Trecho do texto:
Ciente de que os governos são os principais responsáveis por tentar modificar esse quadro desastroso, a secretaria de Políticas Públicas para Mulheres, Idosos e Direitos Humanos de Volta Redonda (Smidh) resolveu se mexer e encabeçar a campanha ‘Em briga de marido e mulher, como meter a colher’. 

Antes preocupada apenas em oferecer cursos de maquiagem para as vítimas da violência doméstica, a titular da pasta, Dayse Penna, foi convencida pelas circunstâncias de que a questão é bem mais séria e se faz necessário buscar medidas preventivas. Inclusive, a secretária levou a discussão para uma audiência pública, realizada na terça, 30, na Câmara de Vereadores.   

 

Após os pronunciamentos dos integrantes da mesa, iniciando pelo presidente da Casa, vereador Edson Quinto, Dayse apresentou um vídeo institucional mostrando as ações e serviços oferecidos às mulheres da cidade do aço. Citou os programas e abordou as campanhas e oficinas humanas desenvolvidas nesses três últimos anos, mencionando como exemplos as propostas “Eu me amo, eu me protejo”, que promove, gratuitamente, aulas com técnicas de artes marciais no Centro de Artes Marciais (Ceam), no Ginásio Amaro Inácio, no Retiro, para elas aprenderem a se defender dos possíveis agressores, e  a campanha deste ano, “Em briga de marido e mulher, como meter a colher”. “Temos que nos envolver sim, porque da nossa ação poderemos salvar vidas”, justificou.

Tarefas escritas:
a) No trecho do texto acima, reescreva em forma de lista mais curta o parágrafo que começa com "Após os pronunciamentos dos integrantes da mesa", mantendo os fatos principais.
b) Segundo o trecho do texto acima, quando e onde foi realizada a audiência pública?
c) Traduza para o inglês esta frase do trecho do texto acima: "Inclusive, a secretária levou a discussão para uma audiência pública, realizada na terça, 30, na Câmara de Vereadores."

Trecho dos dados:
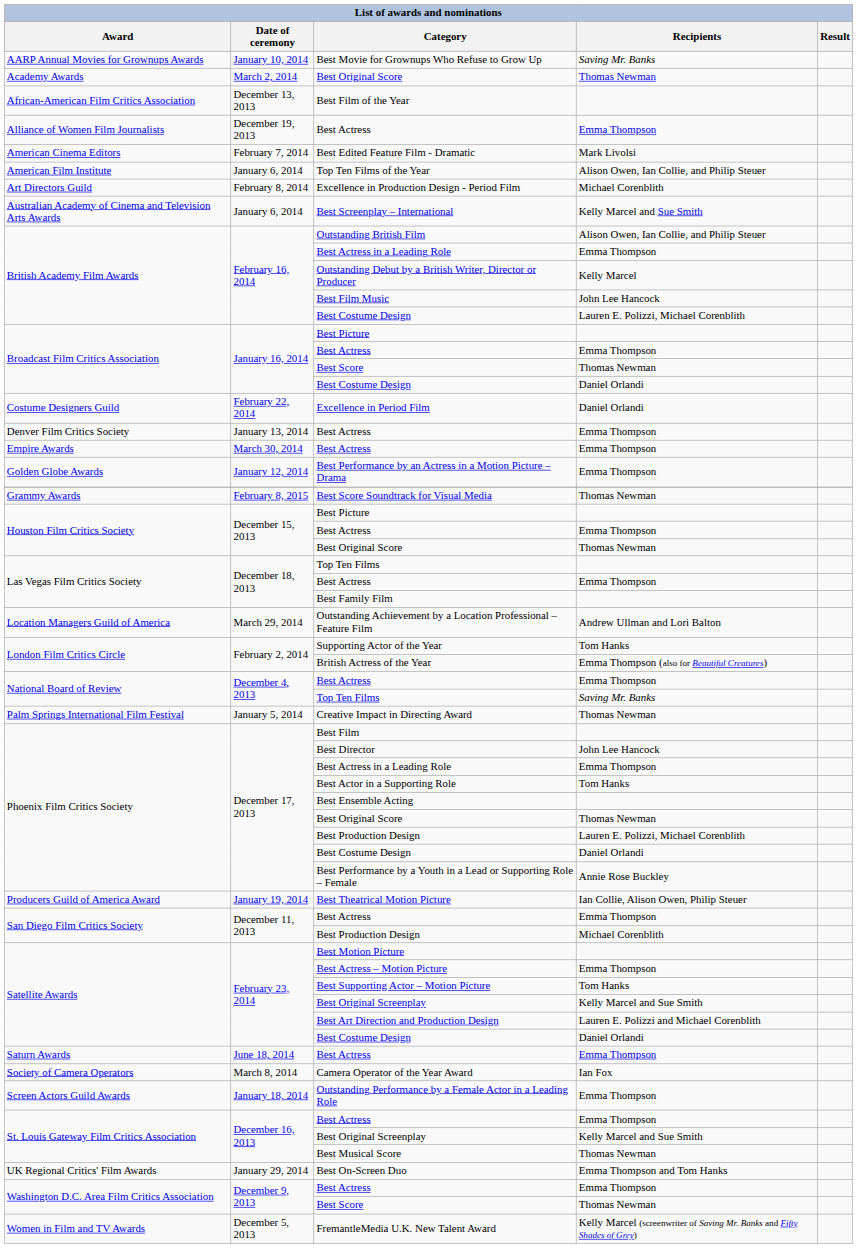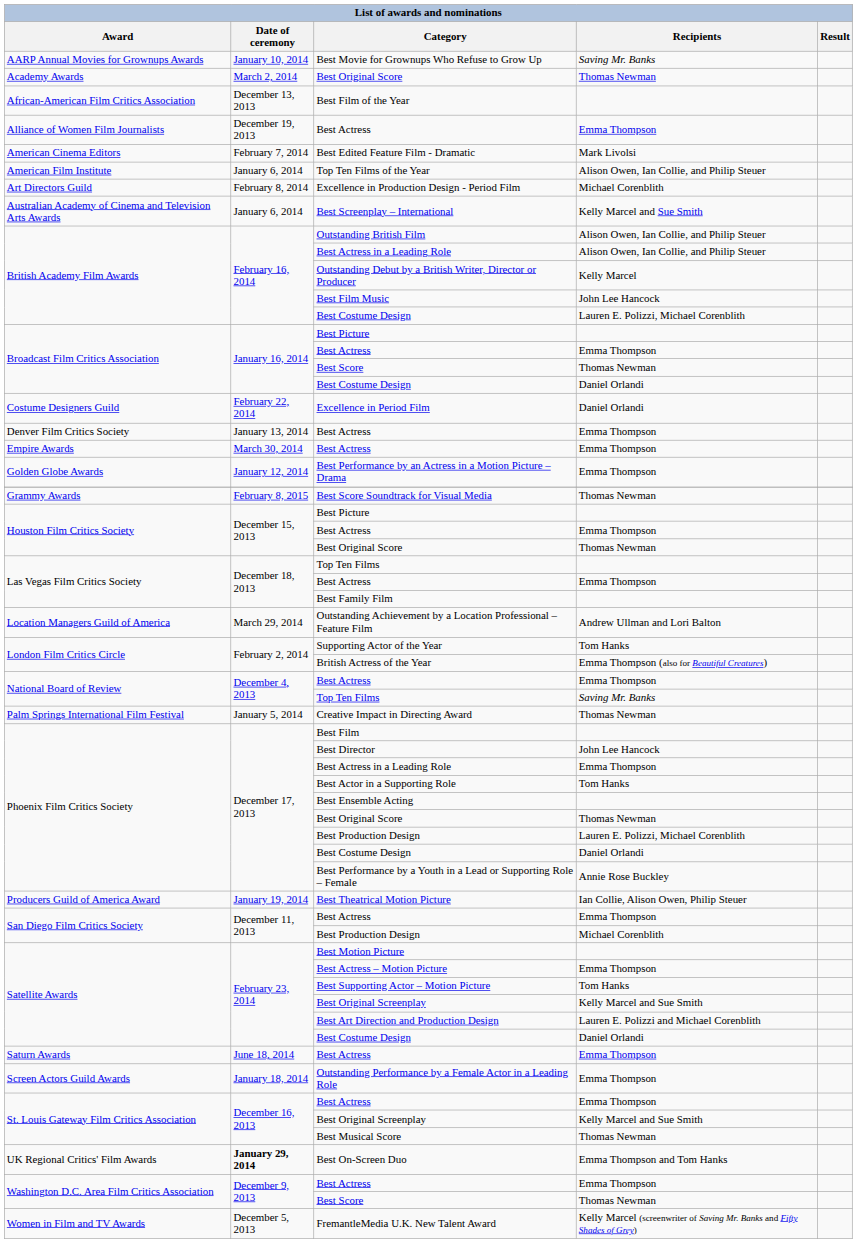British Academy Film Awards / Best Actress in a Leading Role | Recipients: Emma Thompson -> Alison Owen, Ian Collie, and Philip Steuer
- row: Society of Camera Operators | March 8, 2014 | Camera Operator of the Year Award | Ian Fox
Best On-Screen Duo | Date of ceremony: normal -> bold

Respostas esperadas:
a)
- Após as falas da mesa, abertas pelo presidente da Casa, vereador Edson Quinto, Dayse exibiu um vídeo institucional sobre as ações e os serviços oferecidos às mulheres da cidade do aço.
- Citou programas, campanhas e oficinas dos últimos três anos, como "Eu me amo, eu me protejo", com aulas gratuitas de artes marciais no Ceam (Ginásio Amaro Inácio, no Retiro) para que as mulheres aprendam a se defender, e a campanha deste ano, "Em briga de marido e mulher, como meter a colher".
- Justificou o envolvimento dizendo que essa ação pode salvar vidas.

b) Na terça, 30, na Câmara de Vereadores.

c) In fact, the secretary took the discussion to a public hearing, held on Tuesday, the 30th, at the City Council.